Let $n$ be a natural number.

Let $\map f n$ denote the number of integer partitions of $n$ where the parts are consecutive prime numbers.

For example:

$\map f {41} = 3$

because:

$41 = 11 + 13 + 17 = 2 + 3 + 5 + 7 + 11 + 13$

Then:

$\ds \lim_{x \mathop \to \infty} \dfrac 1 x \sum_{n \mathop = 1}^x \map f n = \ln 2$

## Proof

Let $\mathbb P$ denote the set of prime numbers.

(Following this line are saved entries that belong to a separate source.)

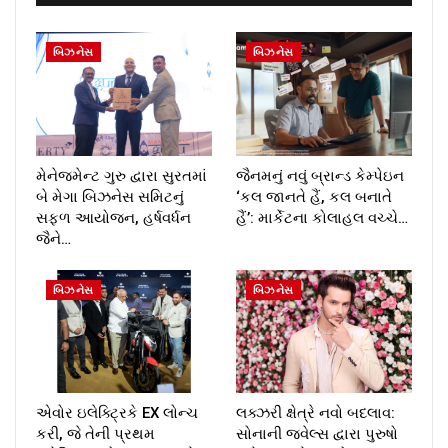
બિઝનેસ
બિઝનેસ
મેનેજમેન્ટ ગુરુ દ્વારા સુરતમાં
જૈનમનું નવું બ્રાન્ડ કેમ્પેઇન
બે મેગા બિઝનેસ સમિટનું
‘કલ જાનતે હૈં, કલ બનાતે
સફળ આયોજન, હર્ષવર્ધન
હૈં’: માર્કેટના કોલાહલ વચ્ચે…
જૈને…
બિઝનેસ
બિઝનેસ
એવોર ઇલેક્ટ્રિકે EX લોન્ચ
લક્ઝરી ક્ષેત્રે નવો બદલાવ:
કરી, જે તેની પ્રથમ
સોનાની જ્વેલ્સ દ્વારા પુરુષો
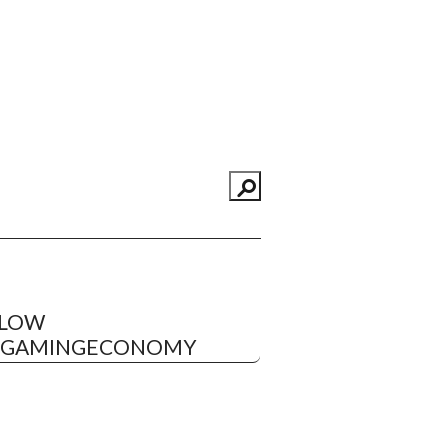
LLOW
EGAMINGECONOMY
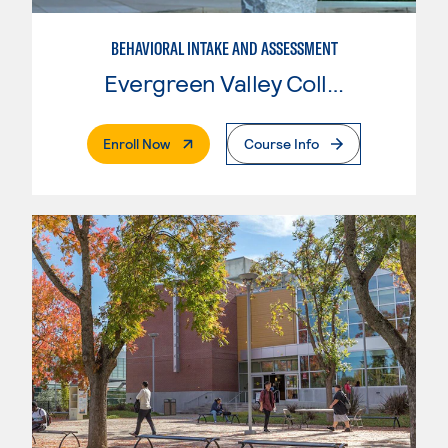
BEHAVIORAL INTAKE AND ASSESSMENT
Evergreen Valley College
. External Page
Enroll Now
Course Info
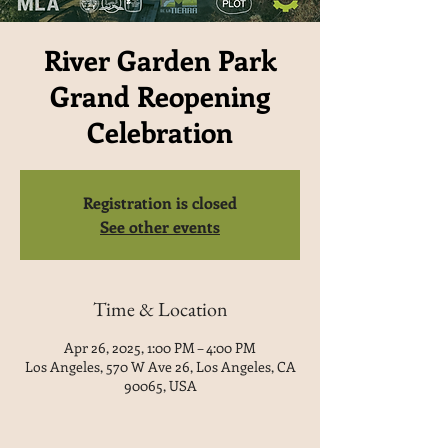
River Garden Park
Grand Reopening
Celebration
Registration is closed
See other events
Time & Location
Apr 26, 2025, 1:00 PM – 4:00 PM
Los Angeles, 570 W Ave 26, Los Angeles, CA
90065, USA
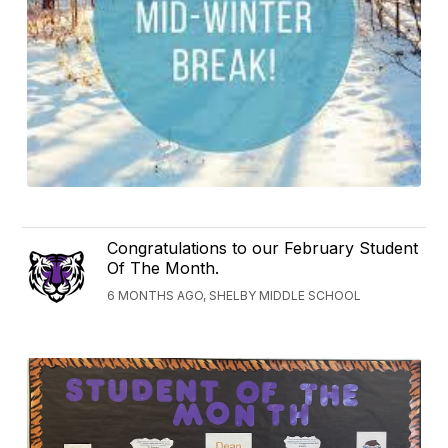
Congratulations to our February Student
Of The Month.
6 MONTHS AGO, SHELBY MIDDLE SCHOOL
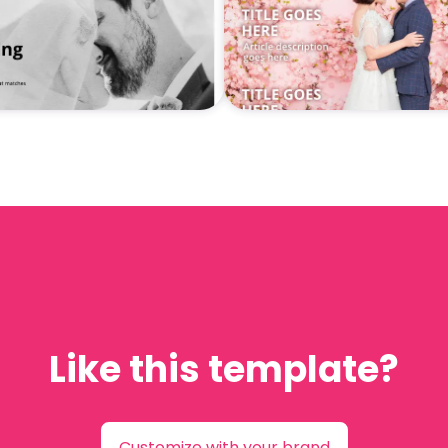
Like this template?
Customize with your brand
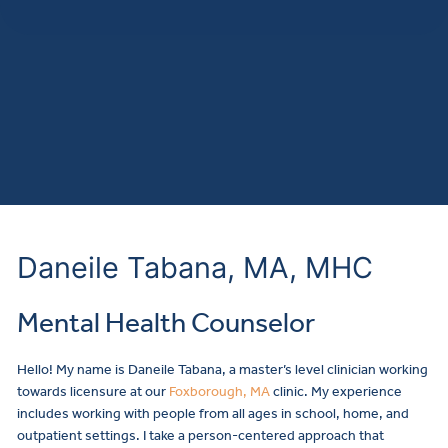
Daneile Tabana, MA, MHC
Mental Health Counselor
Make a
Hello! My name is Daneile Tabana, a master’s level clinician working
towards licensure at our
Foxborough, MA
clinic. My experience
includes working with people from all ages in school, home, and
outpatient settings. I take a person-centered approach that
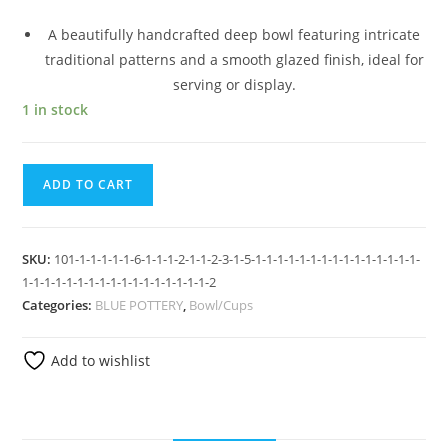
A beautifully handcrafted deep bowl featuring intricate
traditional patterns and a smooth glazed finish, ideal for
serving or display.
1 in stock
ADD TO CART
SKU:
101-1-1-1-1-1-6-1-1-1-2-1-1-2-3-1-5-1-1-1-1-1-1-1-1-1-1-1-1-1-1-1-
1-1-1-1-1-1-1-1-1-1-1-1-1-1-1-1-1-2
Categories:
BLUE POTTERY
,
Bowl/Cups
Add to wishlist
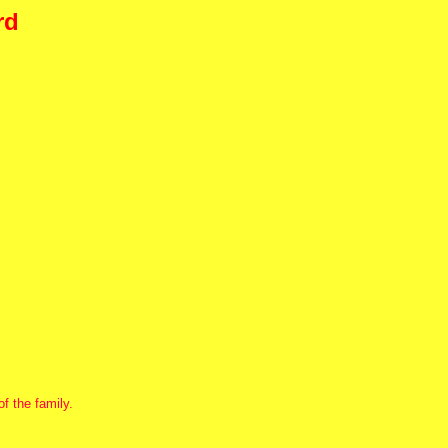
rd
f the family.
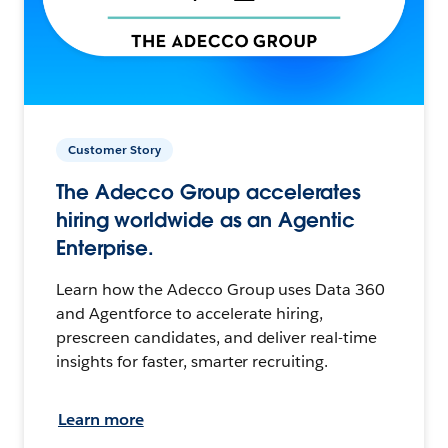
Customer Story
The Adecco Group accelerates
hiring worldwide as an Agentic
Enterprise.
Learn how the Adecco Group uses Data 360
and Agentforce to accelerate hiring,
prescreen candidates, and deliver real-time
insights for faster, smarter recruiting.
Learn more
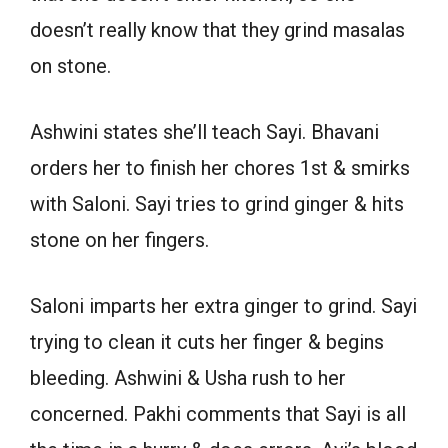
doesn’t really know that they grind masalas
on stone.
Ashwini states she’ll teach Sayi. Bhavani
orders her to finish her chores 1st & smirks
with Saloni. Sayi tries to grind ginger & hits
stone on her fingers.
Saloni imparts her extra ginger to grind. Sayi
trying to clean it cuts her finger & begins
bleeding. Ashwini & Usha rush to her
concerned. Pakhi comments that Sayi is all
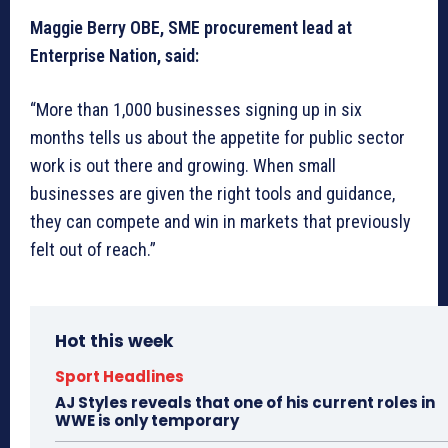
Maggie Berry OBE, SME procurement lead at
Enterprise Nation, said:
“More than 1,000 businesses signing up in six
months tells us about the appetite for public sector
work is out there and growing. When small
businesses are given the right tools and guidance,
they can compete and win in markets that previously
felt out of reach.”
Hot this week
Sport Headlines
AJ Styles reveals that one of his current roles in
WWE is only temporary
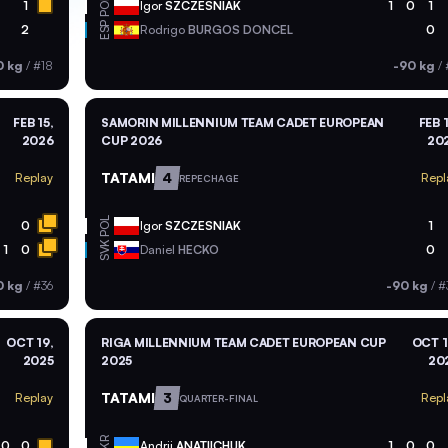
POL
1
Igor
SZCZESNIAK
1
0
1
ESP
2
Rodrigo
BURGOS DONCEL
0
0 kg
/
#18
-90 kg
/
FEB 15,
SAMORIN MILLENNIUM TEAM CADET EUROPEAN
FEB 1
2026
CUP 2026
20
TATAMI
4
Replay
Repl
REPECHAGE
POL
0
Igor
SZCZESNIAK
1
SVK
1
0
Daniel
HECKO
0
0 kg
/
#36
-90 kg
/
#
OCT 19,
RIGA MILLENNIUM TEAM CADET EUROPEAN CUP
OCT 1
2025
2025
20
TATAMI
3
Replay
Repl
QUARTER-FINAL
UKR
0
0
Andrii
ANATIICHUK
1
0
0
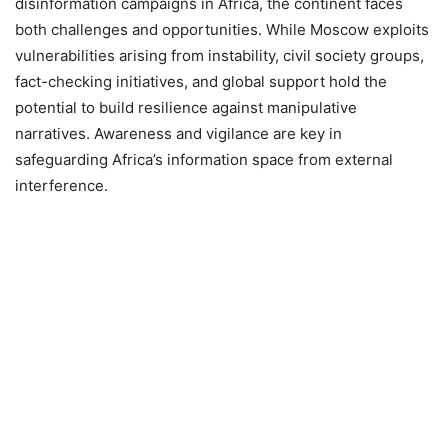
disinformation campaigns in Africa, the continent faces
both challenges and opportunities. While Moscow exploits
vulnerabilities arising from instability, civil society groups,
fact-checking initiatives, and global support hold the
potential to build resilience against manipulative
narratives. Awareness and vigilance are key in
safeguarding Africa’s information space from external
interference.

Every set of consecutive primes whose sum is less than $x$ will contribute $1$ to the sum:

$\map f 1 + \map f 2 + \dotsb + \map f x$

The number of such sets of $r$ primes is clearly at most:

$\map \pi {x / r}$

and at least:

$\map \pi {x / r} - r$

where $\pi$ is the prime-counting function.

Hence:

$\ds \sum_{r \mathop = 1}^k \paren {\map \pi {x / r} - r} \le \map f 1 + \map f 2 + \dotsb + \map f x \le \sum_{r \mathop = 1}^k \map \pi {x / r}$

where $k$ is determined by:

$(1): \quad p_1 + p_2 + \dotsb + p_k < x < p_1 + p_2 + . . . + p_{k + 1}$

From $(1)$ and the well known $p_r \asymp r \ln r$ we find:

$(2): \quad k \asymp \sqrt {\dfrac x {\ln x} }$

Here $f \asymp g$ denotes that $\dfrac f g$ is bounded above and below by positive numbers for large arguments.

This implies:

$\ds \sum_{r \mathop = 1}^k r = \map o x$

where $\map o x$ denotes little-$\oo$ notation.

Hence, if we can show that:

$\ds \sum_{r \mathop = 1}^k \map \pi {x / r} \approx \ln 2$

$\map f 1 + \map f 2 + \dotsb + \map f x \approx x \ln 2$
Using $(2)$ and the Prime Number Theorem, the following estimates are justified:
 $\ds \sum_{r \mathop = 1}^k \map \pi {x / r}$ $\approx$ $\ds \sum_{r \mathop = 1}^k \dfrac x {r \, \map \ln {x / r} }$ $\ds$ $\approx$ $\ds \int_1^k \dfrac {x \rd r} {r \, \map \ln {x / r} }$ $\ds$ $=$ $\ds \bigintlimits {-x \map \ln {\map \ln {x / r} } } 1 k$ $\ds$ $=$ $\ds x \paren {\ln \ln x - \map {\ln \ln} {x / k} }$ $\ds$ $\approx$ $\ds x \paren {\ln \ln x - \ln \ln \sqrt {x \ln x} }$ $\ds$ $\approx$ $\ds \ln 2$
$\blacksquare$